Data for the task:
Content starts
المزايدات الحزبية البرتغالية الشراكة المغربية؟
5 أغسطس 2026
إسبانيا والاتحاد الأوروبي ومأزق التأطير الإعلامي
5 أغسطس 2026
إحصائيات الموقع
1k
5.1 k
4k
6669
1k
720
Content ends
Instructions for the task: Pull out every one of the lines above and reproduce each one word for word, in the same order.

Solution for this exercise:
المزايدات الحزبية البرتغالية الشراكة المغربية؟
5 أغسطس 2026
إسبانيا والاتحاد الأوروبي ومأزق التأطير الإعلامي
5 أغسطس 2026
إحصائيات الموقع
1k
5.1 k
4k
6669
1k
720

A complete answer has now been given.